Now that time seems eons ago.

After their financial fortunes had turned off the court (they doubled-down on Las Vegas at the wrong time), the quality of ownership from the Maloof family faded fast. In-fighting within the family and looking to save money became the modus operandi. By the last couple years, the franchise was a mess off and on the court, and almost was sold and moved to Seattle.

Vivek Ranadive and his partners swooped in to buy the team and put together a stadium deal that will keep the Kings in the California capital. For that he should be lauded by the team’s fans. But he is a hands-on owner who has made some very curious decisions over time — firing Mike Malone mid-season, the 4-on-5 basketball experiment, and hiring the inexperienced Vlade Divac as GM without telling anyone in the organization.

The Kings had deep pockets again, but dysfunction is still the franchise’s calling card.

That dysfunction was on full display Monday.

First came the report that the Los Angeles Lakers were trying to put together a three-team trade, involving the Orlando Magic, which would bring DeMarcus Cousins to Los Angeles.

Those rumors that would not die about Cousins being available brought a response directly from Kings’ owner Ranadive himself, speaking to Sam Amick of the USA Today.

“We have zero interest in moving Cousins, so I don’t know where that’s coming from,” Ranadive said when asked about an report in which a Kings-Los Angeles Lakers-Orlando Magic trade scenario was discussed. “But if you like, you should talk to (Kings vice president of basketball and franchise operations) Vlade (Divac), because I know Vlade feels exactly the same way. And I’m deferring to Vlade on everything. We have no interest in moving him. From my perspective, it’s really simple: we feel that he’s a one-of-a-kind player, and we have a group of players right now and we’re going to build on it.”

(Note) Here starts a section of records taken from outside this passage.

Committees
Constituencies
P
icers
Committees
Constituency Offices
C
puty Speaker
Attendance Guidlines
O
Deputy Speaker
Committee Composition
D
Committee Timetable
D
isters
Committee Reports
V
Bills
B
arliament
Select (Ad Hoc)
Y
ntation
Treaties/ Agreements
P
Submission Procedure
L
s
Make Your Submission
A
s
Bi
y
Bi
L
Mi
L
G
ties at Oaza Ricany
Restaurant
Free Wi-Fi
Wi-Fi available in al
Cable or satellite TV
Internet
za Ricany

Usually, if an owner says no, the answer is no.

But not in Sacramento. George Karl — the up-tempo coach Ranadive wanted, but a guy with a reputation for trying to push around the front office wherever he’s been — has forced the Kings’ hand. He wants Cousins out. From Adrian Wojnarowski of Yahoo Sports.

Karl has been recruiting Kings vice president of basketball operations Vlade Divac and multiple players on the Kings’ roster to unite with him in making the case to owner Vivek Ranadive that Cousins needs to be traded, league sources said.

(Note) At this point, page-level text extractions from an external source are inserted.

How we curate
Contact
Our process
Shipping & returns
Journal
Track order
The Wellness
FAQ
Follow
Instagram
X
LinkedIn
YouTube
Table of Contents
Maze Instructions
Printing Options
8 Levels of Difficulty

Karl and members of the Kings front office have made it clear to opposing team executives and coaches that they hope to soon have a formal ownership authorization to actively shop Cousins, sources said. Kings officials, including Karl, have discussed potential deals informally with other teams, but no other front office has felt comfortable that any deal can happen until Ranadive is fully on board.”

How does Cousins feel about Karl?

Now come reports that before Divac came was given the wheel, former GM Pete D’Alessandro had been polling people in the organization “Karl or Cousins.” They saw it coming, just not the owner.

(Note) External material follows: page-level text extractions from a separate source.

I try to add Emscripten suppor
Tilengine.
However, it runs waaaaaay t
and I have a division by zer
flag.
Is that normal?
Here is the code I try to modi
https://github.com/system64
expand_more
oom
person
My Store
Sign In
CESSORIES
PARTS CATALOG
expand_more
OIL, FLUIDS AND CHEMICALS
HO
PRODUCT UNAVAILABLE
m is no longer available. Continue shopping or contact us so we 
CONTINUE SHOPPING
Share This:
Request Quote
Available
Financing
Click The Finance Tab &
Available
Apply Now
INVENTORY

All this leaves the Kings in a tough spot. Again.

They have a just hired, big name coach and a 24-year-old franchise player who would be combustible if forced to work together come training camp. Which most likely means Ranadive will come around to Karl’s way of thinking and trade the center — a deal that will be put together by a raw GM in Divac with limited front office experience.

The faces change, but dysfunction remains the Kings’ calling card.